4. State-of-the-Art Performance: HIME outperforms existing decoding-time (e.g., VCD, DoLa) and editing-based (e.g., Nullu) methods across multiple backbones and benchmarks.

4. Experimental Results

The authors evaluated HIME on LLaVA-1.5, MiniGPT-4, mPLUG-Owl2, Qwen2-VL, and Qwen3-VL.

• CHAIR Benchmark (Object Hallucination):

  • HIME reduced object hallucinations by an average of 61.8% across open-ended generation tasks.
  • On LLaVA-1.5, HIME achieved a CHAIRs (sentence-level) score of 13.80, significantly outperforming the baseline (20.40) and the previous SOTA editing method, Nullu (15.20).
  • Crucially, HIME maintained or improved BLEU scores, indicating that caption quality and fluency were not compromised.

• MME Benchmark (Perception & Cognition):

  • HIME improved performance on perception tasks (e.g., Counting, Position, Celebrity recognition) compared to the baseline and Nullu.
  • Unlike Nullu, which sometimes degraded performance on specific tasks, HIME preserved or enhanced the model's general reasoning and visual grounding capabilities.

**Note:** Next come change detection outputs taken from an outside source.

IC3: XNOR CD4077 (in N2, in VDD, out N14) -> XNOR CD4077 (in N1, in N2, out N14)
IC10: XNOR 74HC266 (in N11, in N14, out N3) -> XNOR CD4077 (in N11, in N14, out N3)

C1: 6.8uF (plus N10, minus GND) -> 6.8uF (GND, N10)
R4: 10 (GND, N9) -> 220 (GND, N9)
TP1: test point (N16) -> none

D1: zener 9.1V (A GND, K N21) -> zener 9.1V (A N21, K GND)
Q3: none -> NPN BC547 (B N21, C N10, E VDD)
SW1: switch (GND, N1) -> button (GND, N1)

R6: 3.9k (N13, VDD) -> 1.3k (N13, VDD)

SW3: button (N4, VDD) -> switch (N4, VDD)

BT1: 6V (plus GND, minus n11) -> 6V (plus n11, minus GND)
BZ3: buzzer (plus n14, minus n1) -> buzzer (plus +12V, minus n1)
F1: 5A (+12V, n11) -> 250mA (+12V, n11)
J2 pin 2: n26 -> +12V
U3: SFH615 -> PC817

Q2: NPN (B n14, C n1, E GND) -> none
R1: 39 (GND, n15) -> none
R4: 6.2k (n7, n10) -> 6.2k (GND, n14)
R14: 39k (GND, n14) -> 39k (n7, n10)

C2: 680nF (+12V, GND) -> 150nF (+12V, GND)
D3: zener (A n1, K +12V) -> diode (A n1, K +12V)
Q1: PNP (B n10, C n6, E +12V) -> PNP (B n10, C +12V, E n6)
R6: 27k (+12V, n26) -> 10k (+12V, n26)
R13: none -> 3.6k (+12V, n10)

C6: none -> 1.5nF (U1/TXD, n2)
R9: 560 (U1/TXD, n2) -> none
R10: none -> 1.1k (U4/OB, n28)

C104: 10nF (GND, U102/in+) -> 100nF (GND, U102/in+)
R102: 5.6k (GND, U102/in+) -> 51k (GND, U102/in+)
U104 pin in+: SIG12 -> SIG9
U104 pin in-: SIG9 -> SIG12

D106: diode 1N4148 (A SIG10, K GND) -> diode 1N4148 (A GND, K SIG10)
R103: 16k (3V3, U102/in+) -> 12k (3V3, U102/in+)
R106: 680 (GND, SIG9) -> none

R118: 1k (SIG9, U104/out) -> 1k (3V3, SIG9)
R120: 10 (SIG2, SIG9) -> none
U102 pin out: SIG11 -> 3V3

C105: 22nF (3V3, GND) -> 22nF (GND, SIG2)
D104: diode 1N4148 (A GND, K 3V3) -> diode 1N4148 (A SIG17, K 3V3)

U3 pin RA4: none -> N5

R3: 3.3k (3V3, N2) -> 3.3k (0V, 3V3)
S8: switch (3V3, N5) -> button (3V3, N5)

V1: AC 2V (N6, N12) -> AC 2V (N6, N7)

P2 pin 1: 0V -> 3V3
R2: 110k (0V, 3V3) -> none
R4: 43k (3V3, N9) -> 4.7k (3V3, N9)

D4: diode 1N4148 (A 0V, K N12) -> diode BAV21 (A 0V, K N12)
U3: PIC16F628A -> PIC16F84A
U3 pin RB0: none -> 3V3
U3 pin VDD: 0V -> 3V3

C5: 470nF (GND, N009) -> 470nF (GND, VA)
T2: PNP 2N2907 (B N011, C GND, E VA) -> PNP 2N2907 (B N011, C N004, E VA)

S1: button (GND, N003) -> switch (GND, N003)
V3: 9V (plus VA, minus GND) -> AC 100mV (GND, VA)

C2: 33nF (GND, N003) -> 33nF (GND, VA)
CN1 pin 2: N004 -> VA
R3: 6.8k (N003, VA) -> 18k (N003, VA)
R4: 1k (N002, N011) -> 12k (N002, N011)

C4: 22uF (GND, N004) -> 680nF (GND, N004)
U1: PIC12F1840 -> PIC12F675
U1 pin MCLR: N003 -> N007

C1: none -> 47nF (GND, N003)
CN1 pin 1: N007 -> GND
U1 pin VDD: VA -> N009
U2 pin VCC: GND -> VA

• GPT-4V Aided Evaluation (LLaVA-Bench):

  • In open-ended generation, HIME demonstrated higher Accuracy (fewer hallucinations) than the baseline and Nullu, while maintaining high Detailedness.

• Ablation Studies:

  • Removing the HIS weighting (applying uniform editing) resulted in lower performance, confirming that layer-adaptive intervention is superior to global editing.
  • Editing specific layer ranges (e.g., late layers) yielded better results than editing all layers uniformly.

5. Significance

HIME represents a significant advancement in making LVLMs reliable for real-world deployment without the cost of retraining.

• Efficiency: It eliminates the need for expensive fine-tuning or inference-time decoding tricks (like contrastive decoding) that increase latency.
• Knowledge Preservation: By introducing the concept of "insensitivity" and using it to modulate editing strength, HIME solves the "knowledge distortion" problem inherent in previous model editing techniques. It proves that hallucinations can be suppressed by targeting specific, vulnerable layers while leaving robust knowledge representations intact.
• Generalizability: The approach is architecture-agnostic, working effectively across models based on LLaMA, Vicuna, and Qwen backbones.

In summary, HIME provides a principled, efficient, and effective solution to object hallucination by treating the LVLM decoder not as a monolithic block, but as a layered system with varying degrees of susceptibility, allowing for precise, surgical interventions.